Это была авантюра с моей стороны. Жеро ничего не знал. На тот момент главное было втянуть в игру доктора Гюнтера. Добрая немецкая физиономия, серо-голубые глаза, бобрик седых волос. К тому же интересуется буйволами и морскими свинками. Вылезает из машины, чтобы сфотографировать бобров, когда оказывается поблизости от рек, где они водятся. Все это внушило мне доверие. В конце концов, ему-то что, если я заберу к себе Жеро? Жеро не являлся клиентом ни одного общества социального страхования и не пользовался услугами благотворительных или религиозных организаций. Больница не стремилась содержать его бесконечно. Но начальство откажется его выписать, если не будет точно знать, куда его повезут. Если бы они навели справки о моих финансах, те показались бы им слишком ограниченными, чтобы ставить подобные филантропические эксперименты. И все же если я хочу осуществить свой план, мне нужно импровизировать, опережать события.
— У меня есть дом на берегу озера, в десятке миль отсюда… так что все будет нормально.

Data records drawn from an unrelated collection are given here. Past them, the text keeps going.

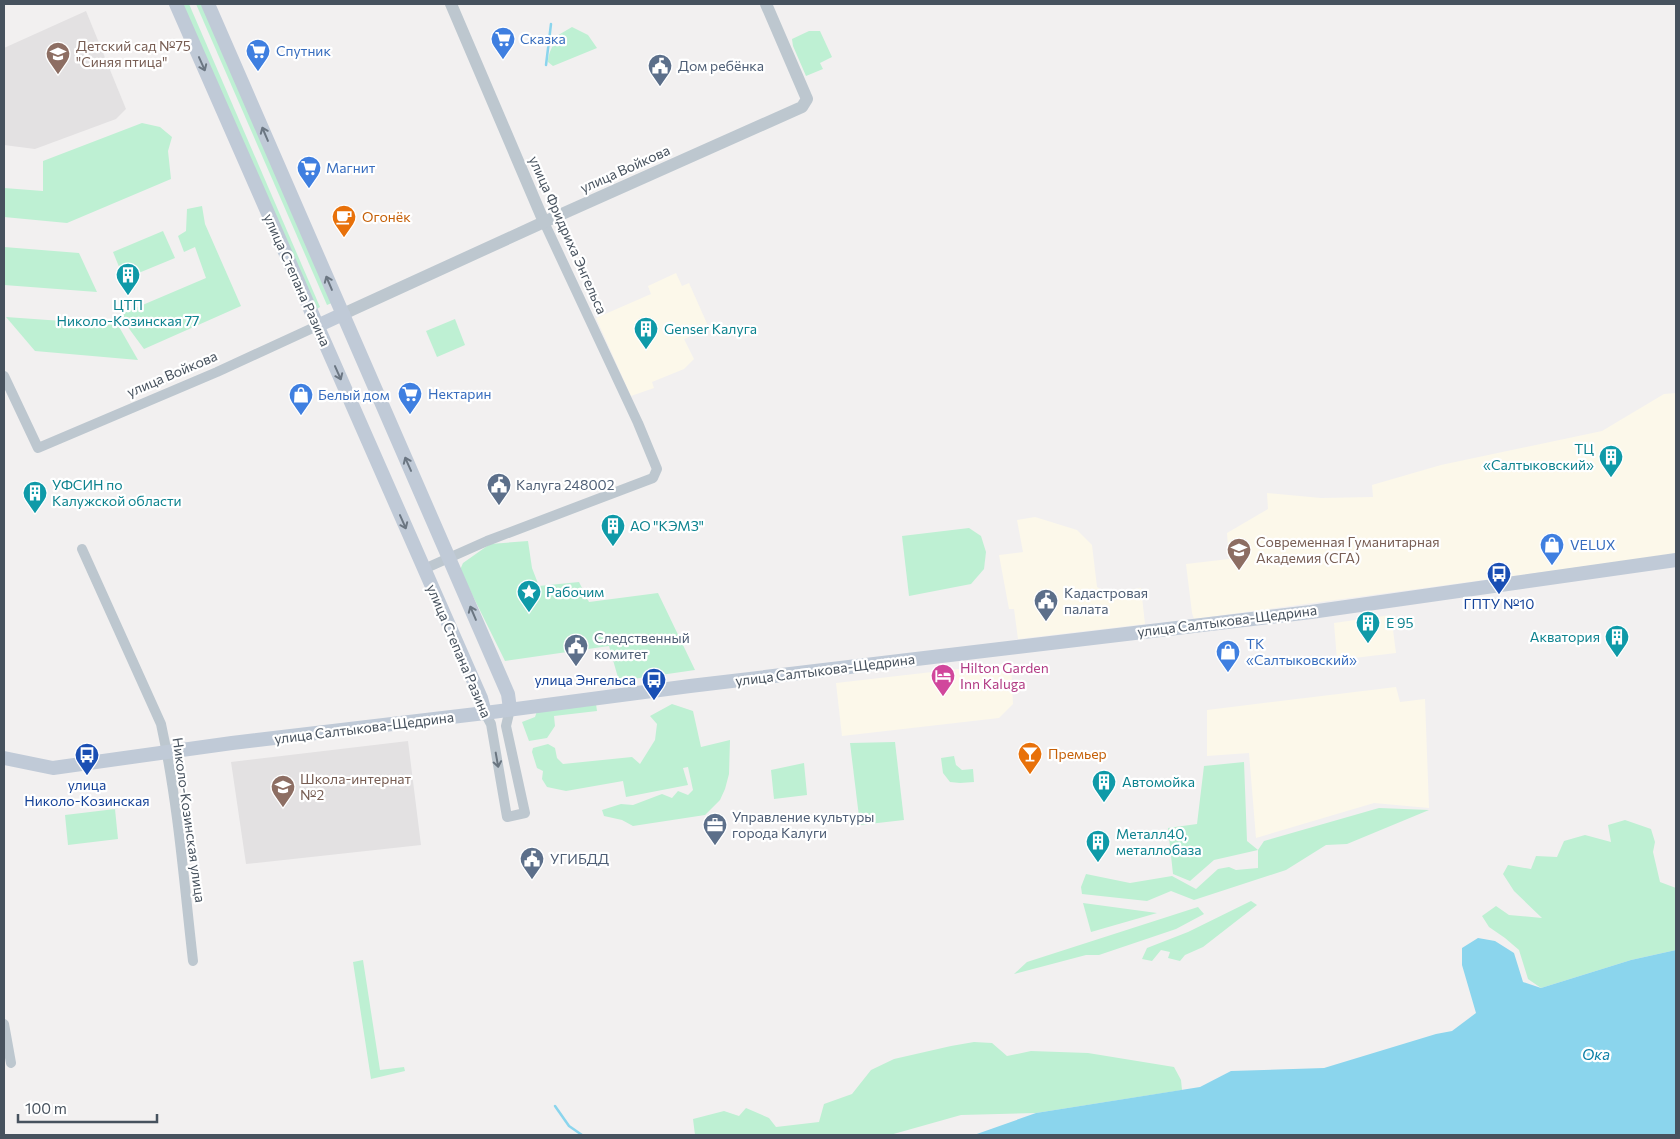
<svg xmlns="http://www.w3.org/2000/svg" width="1680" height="1139" font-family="Commissioner,sans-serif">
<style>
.commercial{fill:#fcf8ea}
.education{fill:#e3e1e2}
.green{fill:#bef0d3}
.water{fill:#8bd5ed}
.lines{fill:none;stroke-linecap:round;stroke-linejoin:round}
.stream{stroke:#8bd5ed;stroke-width:2.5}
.minor{stroke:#bdc7cf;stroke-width:10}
.tertiary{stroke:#bdc7cf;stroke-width:12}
.secondary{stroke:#c0cad7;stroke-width:14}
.oneway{stroke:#6b7682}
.oneway2{stroke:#6a7580}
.labels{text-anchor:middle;stroke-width:4.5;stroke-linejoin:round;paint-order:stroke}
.shop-label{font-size:14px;fill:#366cbe;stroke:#fff;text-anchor:start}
.education-label{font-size:14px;fill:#785e54;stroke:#fff;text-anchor:start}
.service-label{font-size:14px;fill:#4e5e75;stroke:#fff;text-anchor:start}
.street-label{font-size:14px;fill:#47525e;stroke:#fff}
.food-label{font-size:14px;fill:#c56008;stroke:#fff;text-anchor:start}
.culture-label{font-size:14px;fill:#0d838f;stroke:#fff;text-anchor:start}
.transit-label{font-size:14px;fill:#164399;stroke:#fff}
.hotel-label{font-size:14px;fill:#b23c85;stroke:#fff;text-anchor:start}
.water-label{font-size:15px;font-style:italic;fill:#0a7fa6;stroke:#fff}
</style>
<rect width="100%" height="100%" fill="#f2f0f0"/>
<g class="commercial">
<path d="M 676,273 L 682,286 L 689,283 L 709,328 L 684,339 L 694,359 L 684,369 L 652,382 L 654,388 L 631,396 L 596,318 L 651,294 L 648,286 Z"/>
<path d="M 1676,393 L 1676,554 L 1194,619 L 1192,613 L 1186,564 L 1229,559 L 1227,533 L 1268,509 L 1267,493 L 1321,498 L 1373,497 L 1372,485 L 1441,465 L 1602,431 L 1664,394 Z"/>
<path d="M 1035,517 L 1077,530 L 1092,545 L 1097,587 L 1107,593 L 1141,588 L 1145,624 L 1018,639 L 1014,609 L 1009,609 L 999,555 L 1023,552 L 1017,520 Z"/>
<path d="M 1391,615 L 1396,653 L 1337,660 L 1334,623 Z"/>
<path d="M 1011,663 L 1013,704 L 999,718 L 842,736 L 836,683 Z"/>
<path d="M 1396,687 L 1400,702 L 1425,699 L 1429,808 L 1374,803 L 1256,838 L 1249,753 L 1207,756 L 1207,710 Z"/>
</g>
<g class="education">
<path d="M 86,11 L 126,109 L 116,119 L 35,149 L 4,145 L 4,48 Z"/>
<path d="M 408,741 L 421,845 L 246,864 L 231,762 Z"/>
</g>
<g class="green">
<path d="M 181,4 L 189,4 L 320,307 L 315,310 Z"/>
<path d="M 196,4 L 204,4 L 334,302 L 327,305 Z"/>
<path d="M 572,27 L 588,35 L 597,48 L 553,66 L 548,62 C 548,52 554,46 555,37 Z"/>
<path d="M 809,31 L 820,31 L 832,57 L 820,63 L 823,69 L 806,76 L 793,46 L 792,39 Z"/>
<path d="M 142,123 L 160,127 L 172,137 L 168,151 L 171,179 L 67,223 L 4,217 L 4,188 L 43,191 L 43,161 Z"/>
<path d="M 202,206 L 205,224 L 241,306 L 144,349 L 119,315 L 206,278 L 195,247 L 184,252 L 178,236 L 186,231 L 187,209 Z"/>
<path d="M 163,231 L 175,258 L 124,279 L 113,252 Z"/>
<path d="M 4,247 L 79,253 L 97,292 L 4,285 Z"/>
<path d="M 6,317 L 118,325 L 138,360 L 35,351 Z"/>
<path d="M 455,319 L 465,345 L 437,357 L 426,331 Z"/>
<path d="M 969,528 L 981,536 L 986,552 L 984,569 L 971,584 L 909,596 L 902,536 Z"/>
<path d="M 528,541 L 532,568 L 539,586 L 579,582 L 589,602 L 658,593 L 695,670 L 619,681 L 609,646 L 505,661 L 460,570 L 463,563 L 490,544 Z"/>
<path d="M 596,704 L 597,711 L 554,716 L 555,726 L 547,738 L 529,741 L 522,722 L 535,717 L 537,711 Z"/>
<path d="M 672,704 L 693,711 L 701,747 L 730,740 L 729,774 L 725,789 L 720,800 L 705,815 L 633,826 L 622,820 L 604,816 L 602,810 L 621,804 L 633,805 L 662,794 L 672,798 L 678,791 L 688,795 L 693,790 L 688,767 L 683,768 L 688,785 L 626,797 L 623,781 L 566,791 L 547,787 L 542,779 L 543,771 L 537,768 L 532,752 L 533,748 L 548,744 L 555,748 L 557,758 L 563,764 L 632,757 L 640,764 L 655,740 L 657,724 L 650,716 Z"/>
<path d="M 895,742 L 904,820 L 860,825 L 850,743 Z"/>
<path d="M 954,756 L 956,765 L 962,770 L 973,769 L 974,782 L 960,783 L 950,782 L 943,773 L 941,758 Z"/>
<path d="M 1244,762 L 1247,841 L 1258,850 L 1264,841 L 1379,808 L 1429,810 L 1347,844 L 1326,845 L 1286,870 L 1194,900 L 1171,891 L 1147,901 L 1082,894 L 1081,887 L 1086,874 L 1130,883 L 1172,876 L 1196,889 L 1218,869 L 1229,867 L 1236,870 L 1258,868 L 1258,850 L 1214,860 L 1190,881 L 1173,874 L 1168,828 L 1197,824 L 1204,766 Z"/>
<path d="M 804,763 L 807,795 L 774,799 L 771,770 Z"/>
<path d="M 115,809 L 118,839 L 68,845 L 65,815 Z"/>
<path d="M 1625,820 L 1651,829 L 1655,842 L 1653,852 L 1660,882 L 1676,888 L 1676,950 L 1631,960 L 1541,988 L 1528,979 L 1519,950 L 1505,938 L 1489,927 L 1482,916 L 1496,906 L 1509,915 L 1542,918 L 1514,891 L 1503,874 L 1508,865 L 1531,869 L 1536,856 L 1557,857 L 1564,841 L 1585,835 L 1611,842 L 1608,825 Z"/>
<path d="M 1251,901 L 1257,905 L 1203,947 L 1185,955 L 1180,961 L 1168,958 L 1170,952 L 1161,950 L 1152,961 L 1142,959 L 1147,948 L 1188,932 Z"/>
<path d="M 1083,903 L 1157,913 L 1091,932 Z"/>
<path d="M 1198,907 L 1204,914 L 1176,929 L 1099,955 L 1086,955 L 1014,974 L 1027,962 Z"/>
<path d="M 363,960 L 380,1070 L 404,1067 L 405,1071 L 371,1079 L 353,962 Z"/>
<path d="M 974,1042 L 992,1043 L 1007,1056 L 1031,1051 L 1088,1053 L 1174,1067 L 1181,1080 L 1182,1090 L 1036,1113 L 961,1115 L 890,1135 L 695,1135 L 693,1119 L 724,1111 L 739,1116 L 746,1108 L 769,1118 L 776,1127 L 819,1122 L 824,1104 L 852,1094 L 871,1070 L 894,1059 L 951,1046 Z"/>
</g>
<path class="water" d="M 1478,938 L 1495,941 L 1514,953 L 1523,982 L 1541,988 L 1631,960 L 1676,950 L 1676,1135 L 974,1135 L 1036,1113 L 1200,1087 L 1231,1071 L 1324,1068 L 1436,1034 L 1452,1031 L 1476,1013 L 1462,965 L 1462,948 Z"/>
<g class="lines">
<g class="stream">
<path d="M 546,65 L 551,24"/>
<path d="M 555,1106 L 569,1126 L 582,1135"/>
</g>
<g class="minor">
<path d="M 4,376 L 38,448 L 217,372 L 317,326"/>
<path d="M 82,549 L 161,724 C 178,802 184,882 193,961"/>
<path d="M 424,569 L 487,541 L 653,478 L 657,469 L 638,423 L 544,222"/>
<path d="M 485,713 L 491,724 L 507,817 L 525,813 L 506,726 L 510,709"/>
<path d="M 4,1024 L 11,1063"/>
</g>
<g class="tertiary">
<path d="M 451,4 L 544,222"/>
<path d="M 343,314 L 544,222 L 802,107 L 807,99 L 766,4"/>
</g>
<g class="secondary">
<path d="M 176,4 L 481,698 L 485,713"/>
<path d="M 208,4 L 508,694 L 510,709"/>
<path d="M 317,326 L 343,314"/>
<path d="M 4,758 L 53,768 L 232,743 L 485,713 L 690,686 L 1311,612 L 1676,560"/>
</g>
</g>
<defs><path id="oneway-shaft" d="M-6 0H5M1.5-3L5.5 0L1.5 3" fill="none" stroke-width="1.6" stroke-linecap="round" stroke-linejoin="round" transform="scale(1.25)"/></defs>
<g class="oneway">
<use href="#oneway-shaft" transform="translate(202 64) rotate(66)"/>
<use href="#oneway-shaft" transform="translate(265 134) rotate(-113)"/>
<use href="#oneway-shaft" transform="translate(329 283) rotate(-113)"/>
<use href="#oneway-shaft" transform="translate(338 373) rotate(66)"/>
<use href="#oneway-shaft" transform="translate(408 464) rotate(-114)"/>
<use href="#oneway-shaft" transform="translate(403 522) rotate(66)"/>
<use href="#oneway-shaft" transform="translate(473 613) rotate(-113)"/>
</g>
<use class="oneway2" href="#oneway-shaft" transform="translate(497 760) rotate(80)"/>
<defs>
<symbol id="supermarket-pin" viewBox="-11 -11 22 30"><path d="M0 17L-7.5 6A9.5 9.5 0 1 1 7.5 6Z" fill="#3f7fe0" stroke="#fff"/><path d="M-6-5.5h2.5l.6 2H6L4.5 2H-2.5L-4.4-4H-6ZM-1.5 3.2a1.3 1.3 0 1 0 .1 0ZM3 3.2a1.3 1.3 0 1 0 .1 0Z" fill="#fff"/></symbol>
<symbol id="school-pin" viewBox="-11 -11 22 30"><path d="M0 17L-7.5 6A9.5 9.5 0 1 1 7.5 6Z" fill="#8d6e63" stroke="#fff"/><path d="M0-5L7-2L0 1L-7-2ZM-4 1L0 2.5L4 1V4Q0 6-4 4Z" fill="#fff"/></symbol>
<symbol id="civic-pin" viewBox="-11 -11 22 30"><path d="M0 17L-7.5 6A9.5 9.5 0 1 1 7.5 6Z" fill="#5c6f8a" stroke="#fff"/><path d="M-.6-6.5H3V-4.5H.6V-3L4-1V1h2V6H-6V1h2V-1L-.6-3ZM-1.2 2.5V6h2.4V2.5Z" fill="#fff"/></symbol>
<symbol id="cafe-pin" viewBox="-11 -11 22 30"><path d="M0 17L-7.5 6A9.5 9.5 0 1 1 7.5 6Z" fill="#e8710a" stroke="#fff"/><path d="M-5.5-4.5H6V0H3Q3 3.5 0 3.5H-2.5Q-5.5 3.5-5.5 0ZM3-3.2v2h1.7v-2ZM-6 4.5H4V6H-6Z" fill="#fff"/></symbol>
<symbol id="building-pin" viewBox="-11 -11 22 30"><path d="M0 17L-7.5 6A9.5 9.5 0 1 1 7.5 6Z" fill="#0f9aa8" stroke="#fff"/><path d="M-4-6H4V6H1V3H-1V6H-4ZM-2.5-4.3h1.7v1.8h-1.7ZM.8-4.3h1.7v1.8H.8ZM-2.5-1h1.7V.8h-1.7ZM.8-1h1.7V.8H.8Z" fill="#fff"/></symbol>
<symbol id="shop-pin" viewBox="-11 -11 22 30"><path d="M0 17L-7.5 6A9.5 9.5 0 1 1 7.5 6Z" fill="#3f7fe0" stroke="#fff"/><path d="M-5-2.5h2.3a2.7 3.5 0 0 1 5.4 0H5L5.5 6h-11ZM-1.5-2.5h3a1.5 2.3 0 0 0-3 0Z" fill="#fff"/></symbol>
<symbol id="university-pin" viewBox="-11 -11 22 30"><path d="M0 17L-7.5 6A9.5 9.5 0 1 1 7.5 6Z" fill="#8d6e63" stroke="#fff"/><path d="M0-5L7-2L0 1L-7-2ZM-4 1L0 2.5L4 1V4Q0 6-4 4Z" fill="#fff"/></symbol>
<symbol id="bus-pin" viewBox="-11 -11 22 30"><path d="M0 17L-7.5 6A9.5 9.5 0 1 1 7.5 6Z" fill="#1a4fb4" stroke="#fff"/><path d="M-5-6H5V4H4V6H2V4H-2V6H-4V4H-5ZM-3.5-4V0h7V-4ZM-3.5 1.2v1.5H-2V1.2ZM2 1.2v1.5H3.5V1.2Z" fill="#fff"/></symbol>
<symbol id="sight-pin" viewBox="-11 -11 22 30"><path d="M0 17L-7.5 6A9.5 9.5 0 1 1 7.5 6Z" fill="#0f9aa8" stroke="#fff"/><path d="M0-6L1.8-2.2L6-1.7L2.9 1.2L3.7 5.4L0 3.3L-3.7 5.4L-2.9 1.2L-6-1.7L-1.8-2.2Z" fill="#fff"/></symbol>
<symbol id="hotel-pin" viewBox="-11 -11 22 30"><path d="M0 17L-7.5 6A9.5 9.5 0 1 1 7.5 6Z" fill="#d1479c" stroke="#fff"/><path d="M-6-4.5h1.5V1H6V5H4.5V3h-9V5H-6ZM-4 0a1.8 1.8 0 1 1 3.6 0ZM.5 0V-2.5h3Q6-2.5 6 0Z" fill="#fff"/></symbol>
<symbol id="bar-pin" viewBox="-11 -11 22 30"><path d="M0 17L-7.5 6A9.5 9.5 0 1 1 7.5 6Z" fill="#e8710a" stroke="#fff"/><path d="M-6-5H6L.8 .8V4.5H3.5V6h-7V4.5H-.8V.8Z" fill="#fff"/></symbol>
<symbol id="office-pin" viewBox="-11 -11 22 30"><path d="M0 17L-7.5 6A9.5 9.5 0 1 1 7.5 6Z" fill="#5c6f8a" stroke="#fff"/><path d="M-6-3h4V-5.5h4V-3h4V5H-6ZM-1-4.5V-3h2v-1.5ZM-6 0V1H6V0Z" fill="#fff"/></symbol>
</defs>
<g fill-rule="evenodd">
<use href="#supermarket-pin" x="489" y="25" width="28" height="38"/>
<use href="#supermarket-pin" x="244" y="37" width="28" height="38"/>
<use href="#school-pin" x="44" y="40" width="28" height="38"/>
<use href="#civic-pin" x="646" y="52" width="28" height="38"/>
<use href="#supermarket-pin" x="295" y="154" width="28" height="38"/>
<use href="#cafe-pin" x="330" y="203" width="28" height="38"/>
<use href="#building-pin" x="114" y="261" width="28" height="38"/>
<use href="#building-pin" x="632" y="315" width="28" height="38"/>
<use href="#supermarket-pin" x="396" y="380" width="28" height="38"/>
<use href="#shop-pin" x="287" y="381" width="28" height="38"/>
<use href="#building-pin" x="1597" y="443" width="28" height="38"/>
<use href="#civic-pin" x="485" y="471" width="28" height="38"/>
<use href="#building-pin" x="21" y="479" width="28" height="38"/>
<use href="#building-pin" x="599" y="512" width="28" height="38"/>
<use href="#shop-pin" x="1538" y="531" width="28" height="38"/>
<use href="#university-pin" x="1225" y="536" width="28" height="38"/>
<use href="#bus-pin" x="1485" y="560" width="28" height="38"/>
<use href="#sight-pin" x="515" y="578" width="28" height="38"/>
<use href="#civic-pin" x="1032" y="587" width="28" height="38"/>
<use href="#building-pin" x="1354" y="609" width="28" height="38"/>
<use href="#building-pin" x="1603" y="623" width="28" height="38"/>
<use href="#civic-pin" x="562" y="632" width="28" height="38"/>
<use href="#shop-pin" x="1214" y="638" width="28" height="38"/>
<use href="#hotel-pin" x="929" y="662" width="28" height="38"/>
<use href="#bus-pin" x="640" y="666" width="28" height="38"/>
<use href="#bar-pin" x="1016" y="740" width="28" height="38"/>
<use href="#bus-pin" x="73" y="741" width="28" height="38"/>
<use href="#building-pin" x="1090" y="768" width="28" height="38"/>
<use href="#school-pin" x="269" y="773" width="28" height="38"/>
<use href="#office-pin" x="701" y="811" width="28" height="38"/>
<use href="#building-pin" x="1084" y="828" width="28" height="38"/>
<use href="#civic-pin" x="518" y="845" width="28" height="38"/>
</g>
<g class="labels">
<g class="shop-label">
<text x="520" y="44">Сказка</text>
<text x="276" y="56">Спутник</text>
<text x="326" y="173">Магнит</text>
<text x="428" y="399">Нектарин</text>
<text x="318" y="400">Белый дом</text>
<text x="1570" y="550">VELUX</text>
<text x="1246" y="649">ТК<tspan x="1246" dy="16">«Салтыковский»</tspan></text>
</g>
<g class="education-label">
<text x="76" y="51">Детский сад №75<tspan x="76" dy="16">"Синяя птица"</tspan></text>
<text x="1256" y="547">Современная Гуманитарная<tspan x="1256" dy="16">Академия (СГА)</tspan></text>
<text x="300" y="784">Школа-интернат<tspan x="300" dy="16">№2</tspan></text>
</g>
<g class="service-label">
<text x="678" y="71">Дом ребёнка</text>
<text x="516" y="490">Калуга 248002</text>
<text x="1064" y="598">Кадастровая<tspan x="1064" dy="16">палата</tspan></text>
<text x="594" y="643">Следственный<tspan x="594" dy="16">комитет</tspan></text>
<text x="732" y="822">Управление культуры<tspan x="732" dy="16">города Калуги</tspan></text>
<text x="550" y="864">УГИБДД</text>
</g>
<g class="street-label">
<text transform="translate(625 169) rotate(-24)" y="5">улица Войкова</text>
<text transform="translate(568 235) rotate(66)" y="5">улица Фридриха Энгельса</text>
<text transform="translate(297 280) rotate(66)" y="5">улица Степана Разина</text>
<text transform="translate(172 374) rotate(-23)" y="5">улица Войкова</text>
<text transform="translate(1227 621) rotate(-7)" y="5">улица Салтыкова-Щедрина</text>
<text transform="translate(459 651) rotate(67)" y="5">улица Степана Разина</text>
<text transform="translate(825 670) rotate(-7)" y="5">улица Салтыкова-Щедрина</text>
<text transform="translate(364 728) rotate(-7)" y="5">улица Салтыкова-Щедрина</text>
<text transform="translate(189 820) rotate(82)" y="5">Николо-Козинская улица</text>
</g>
<g class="food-label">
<text x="362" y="222">Огонёк</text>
<text x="1048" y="759">Премьер</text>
</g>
<g class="culture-label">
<text x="128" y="310" text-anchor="middle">ЦТП<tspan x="128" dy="16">Николо-Козинская 77</tspan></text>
<text x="664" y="334">Genser Калуга</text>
<text x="1594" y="454" text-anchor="end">ТЦ<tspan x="1594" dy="16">«Салтыковский»</tspan></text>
<text x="52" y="490">УФСИН по<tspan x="52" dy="16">Калужской области</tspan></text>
<text x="630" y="531">АО "КЭМЗ"</text>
<text x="546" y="597">Рабочим</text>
<text x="1386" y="628">Е 95</text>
<text x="1600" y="642" text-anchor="end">Акватория</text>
<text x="1122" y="787">Автомойка</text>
<text x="1116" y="839">Металл40,<tspan x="1116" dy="16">металлобаза</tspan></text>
</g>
<g class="transit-label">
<text x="1499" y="609">ГПТУ №10</text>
<text x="636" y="685" text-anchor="end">улица Энгельса</text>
<text x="87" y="790">улица<tspan x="87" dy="16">Николо-Козинская</tspan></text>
</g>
<g class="hotel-label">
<text x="960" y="673">Hilton Garden<tspan x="960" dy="16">Inn Kaluga</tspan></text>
</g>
<g class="water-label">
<text x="1596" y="1060">Ока</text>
</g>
</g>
<rect width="1680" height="1139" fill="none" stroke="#47525e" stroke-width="10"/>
<path d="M18 1114v8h139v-8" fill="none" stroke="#47525e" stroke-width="2.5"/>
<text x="25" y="1114" font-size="15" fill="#47525e" stroke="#ffffff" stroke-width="4" paint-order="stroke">100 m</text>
</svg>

Дом! Это я снова загнул. Я снимал квартиру в городе у пенсионеров — милые люди, но всегда бдительно следят за тем, кто пришел, кто ушел. Не может быть и речи о том, чтобы заявиться туда с парнем, только что из больницы, одетым в расползающееся пончо на бараньем меху и башмаки, которые, возможно, носили во II веке в парфянской коннице: они всполошили бы всю округу. Оставалась хижина. Давненько я уже туда не наведывался. С тех пор, как малыш Джастин, рассыльный в магазине «Вулворт», утонул там в бухте. Все набросились на меня. Словно это я нес ответственность за проявления коллективного бессознательного, которое заставляет стольких мальчишек нашей страны мастерить плоты из бочек и досок и плыть по воле волн к неведомым островам, сокровищам, дикарям. «Вы должны были за ним присматривать!» Меня даже не было дома, когда это случилось. Сколько же напастей на меня свалилось! Семья малыша Джастина с Ниагарского водопада, полиция и вся администрация «Вулворта», общества защиты детей. И я вдруг оказался неспособен обучать малышей начаткам латыни в школе Святой Троицы. Мне даже пришлось сменить квартиру.